Une escalade continue
Les hostilités entre Washington et Téhéran ont connu une nouvelle escalade dans la nuit du 8 au 9 juillet, avec des tirs de missiles iraniens interceptés au-dessus de la Jordanie — pays qui abrite des forces américaines — selon un porte-parole du gouvernement jordanien. Quelques heures plus tôt, l'Iran avait menacé d'étendre ses attaques à d'autres sites militaires américains dans la région. Dans la foulée, des drones et des missiles iraniens ont frappé des bases américaines situées au Koweït, à Bahreïn et au Qatar, cibles déjà visées lors de précédents épisodes du conflit.
De son côté, le commandement militaire américain a indiqué avoir frappé plus de 170 cibles en Iran au cours des dernières 48 heures, soit une intensité et un rythme nettement supérieurs aux accrochages précédents survenus depuis l'entrée en vigueur de la trêve. Ces frappes visaient à réduire la capacité de l'Iran à attaquer les navires marchands dans le détroit d'Ormuz, a précisé le Pentagone.
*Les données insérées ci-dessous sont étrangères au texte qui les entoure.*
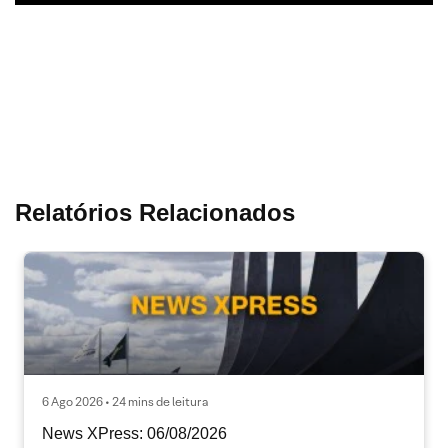
Relatórios Relacionados
6 Ago 2026 • 24 mins de leitura
News XPress: 06/08/2026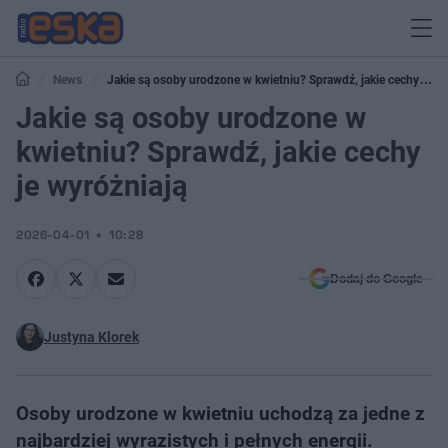
News
Jakie są osoby urodzone w kwietniu? Sprawdź, jakie cechy je
wyróżniają
Jakie są osoby urodzone w
kwietniu? Sprawdź, jakie cechy
je wyróżniają
2026-04-01
10:28
Dodaj do Google
Justyna Klorek
Osoby urodzone w kwietniu uchodzą za jedne z
najbardziej wyrazistych i pełnych energii.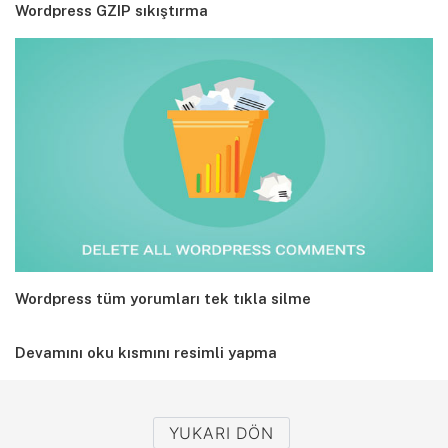
Wordpress GZIP sıkıştırma
Wordpress tüm yorumları tek tıkla silme
Devamını oku kısmını resimli yapma
YUKARI DÖN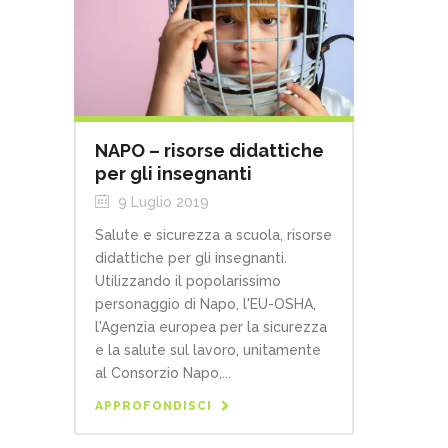
NAPO – risorse didattiche
per gli insegnanti
9 Luglio 2019
Salute e sicurezza a scuola, risorse
didattiche per gli insegnanti.
Utilizzando il popolarissimo
personaggio di Napo, l'EU-OSHA,
l'Agenzia europea per la sicurezza
e la salute sul lavoro, unitamente
al Consorzio Napo,...
APPROFONDISCI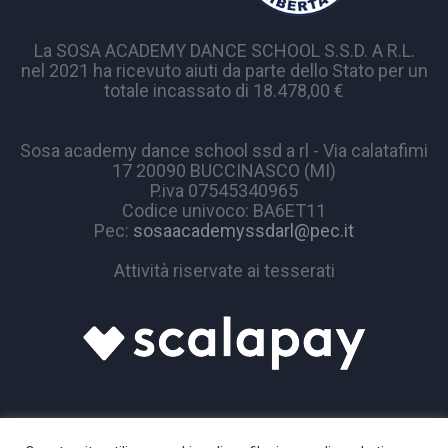
La SOSA ACADEMY DANCE SCHOOL S.S.D. A R.L.
nel 2021 ha ricevuto aiuti da parte dello Stato per un
totale incassato di 18.478,00 €
Sosa academy dance school ssd a rl - Via calatafimi
17 20090 BUCCINASCO (MI)
P.iva 07545340965
Codice univoco: BA6ET11
Pec:
sosaacademyssdarl@pec.it
Attività riservate ai tesserati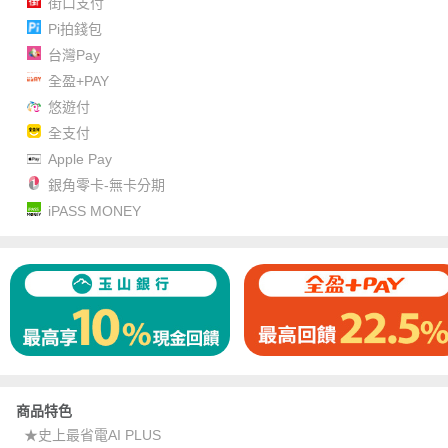
街口支付
Pi拍錢包
台灣Pay
全盈+PAY
悠遊付
全支付
Apple Pay
銀角零卡-無卡分期
iPASS MONEY
商品特色
★史上最省電AI PLUS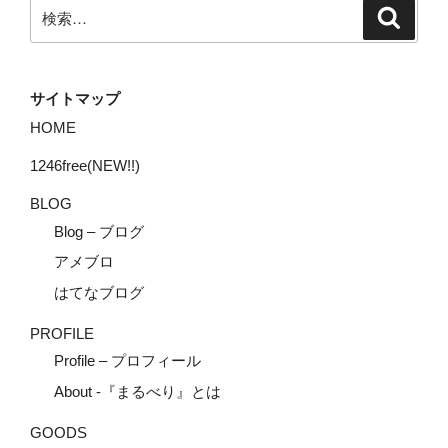
検
検
索
索:
サイトマップ
HOME
1246free(NEW!!)
BLOG
Blog – ブログ
アメブロ
はてなブログ
PROFILE
Profile – プロフィール
About -『まるべり』とは
GOODS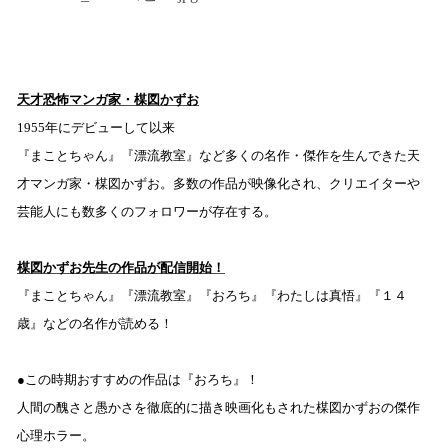
天才恐怖マンガ家・楳図かずお
1955
年にデビューして以来
『まことちゃん』『漂流教室』など多くの名作・傑作を生んできた天
才マンガ家・楳図かずお。多数の作品が映像化され、クリエイターや
芸能人にも数多くのフォロワーが存在する。
楳図かずお先生の作品
が
配信開始
！
『まことちゃん』『漂流教室』『おろち』『わたしは真悟』『１４
歳』などの名作
が
読める！
●
この時期
おすすめ
の作品は
『
おろち
』
！
人間の醜さと愚かさを徹底的に描き映画化もされた楳図かずおの傑作
心理ホラー
。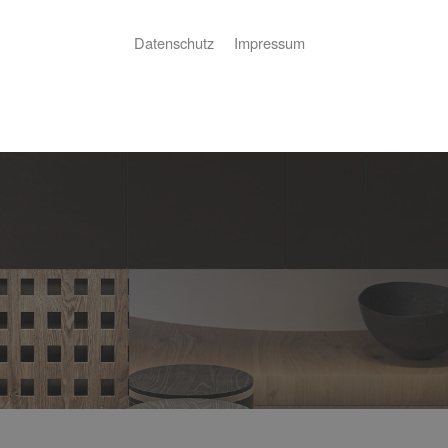
Datenschutz
Impressum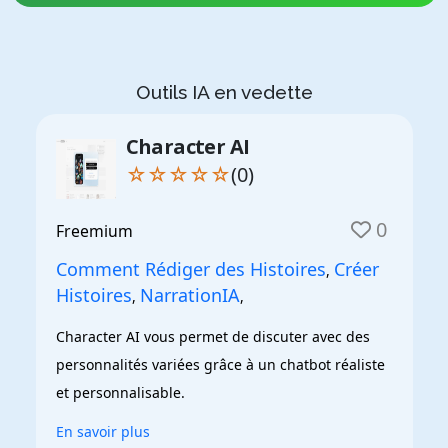
Outils IA en vedette
Character AI
☆☆☆☆☆
(0)
0
Freemium
Comment Rédiger des Histoires
Créer
,
Histoires
NarrationIA
,
,
Character AI vous permet de discuter avec des 
personnalités variées grâce à un chatbot réaliste 
et personnalisable.
En savoir plus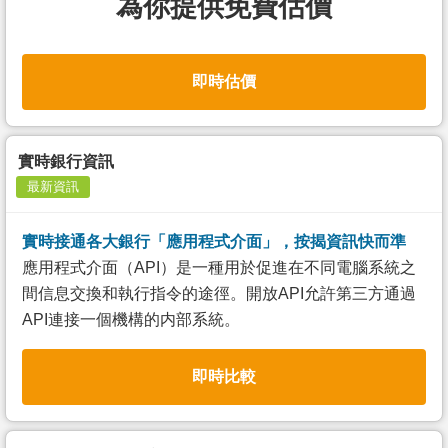
為你提供免費估價
即時估價
實時銀行資訊
最新資訊
實時接通各大銀行「應用程式介面」，按揭資訊快而準
應用程式介面（API）是一種用於促進在不同電腦系統之
間信息交換和執行指令的途徑。開放API允許第三方通過
API連接一個機構的内部系統。
即時比較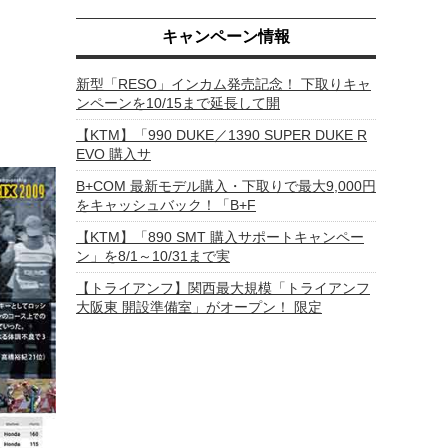
キャンペーン情報
新型「RESO」インカム発売記念！ 下取りキャ
ンペーンを10/15まで延長して開
【KTM】「990 DUKE／1390 SUPER DUKE R
EVO 購入サ
B+COM 最新モデル購入・下取りで最大9,000円
をキャッシュバック！「B+F
【KTM】「890 SMT 購入サポートキャンペー
ン」を8/1～10/31まで実
【トライアンフ】関西最大規模「トライアンフ
大阪東 開設準備室」がオープン！ 限定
L'Iran a affirmé que les bombardements américains avaient touché une voie ferrée reliant Téhéran à la ville sainte de Machhad, où l'enterrement de l'ayatollah Ali Khamenei, le guide suprême défunt, devait avoir lieu plus tard dans la journée. Les autorités ferroviaires ont annoncé que des bus assureraient le transport des passagers bloqués. L'armée américaine n'a pas immédiatement commenté cette allégation.
Cessez-le-feu ébranlé
Depuis l'accord de cessez-le-feu conclu en juin, des périodes de calme précaire ont alterné avec des attaques contre le trafic commercial — attribuées à l'Iran —, suivies de représailles américaines et iraniennes, de nouvelles menaces, de signaux contradictoires sur d'éventuelles négociations, puis d'une nouvelle accalmie. Ce cycle s'est répété une fois de plus, sans qu'aucun des deux camps ne montre de volonté de reculer.
Des médiateurs régionaux, notamment le Premier ministre qatari, cheikh Mohammed ben Abdoulrahmane Al Thani, se sont entretenus avec plusieurs homologues de la région ainsi qu'avec le ministre iranien des Affaires étrangères, tout en condamnant les attaques contre les navires dans le détroit d'Ormuz, que Téhéran tente de contrôler.
Réactions politiques et diplomatiques
Quelques heures avant les dernières frappes américaines, le président Donald Trump avait qualifié de « perte de temps » toute nouvelle discussion sur un accord de paix à long terme. De son côté, le négociateur en chef iranien, Mohammad Bagher Ghalibaf, avait averti : « Frappez, et vous serez frappés. » Toutefois, en regagnant Washington, M. Trump a déclaré que l'Iran l'avait appelé parce qu'ils « veulent tellement conclure un accord » — une affirmation que Téhéran n'a pas confirmée.
Conséquences économiques
Les marchés pétroliers restent sous tension. Le brut Brent, référence internationale, s'échangeait autour de 78 dollars le baril le 9 juillet, en baisse par rapport à son pic enregistré pendant la guerre, mais au-dessus du niveau d'avant le conflit, qui avoisinait 72 dollars.
Le deuil national en Iran
Les funérailles de l'ayatollah Khamenei, tué au début de la guerre lors de frappes américano-israéliennes, ont pris du retard. Initialement prévu le 9 juillet à Machhad, l'enterrement a été reporté de plusieurs heures en raison de l'affluence massive de centaines de milliers de personnes dans les villes irakiennes de Nadjaf et Kerbala lors de la procession du 8 juillet, ont expliqué les autorités iraniennes. Ces cérémonies, minutieusement orchestrées dans plusieurs cités, visent à projeter une image d'unité nationale et de défi face aux ennemis de l'Iran.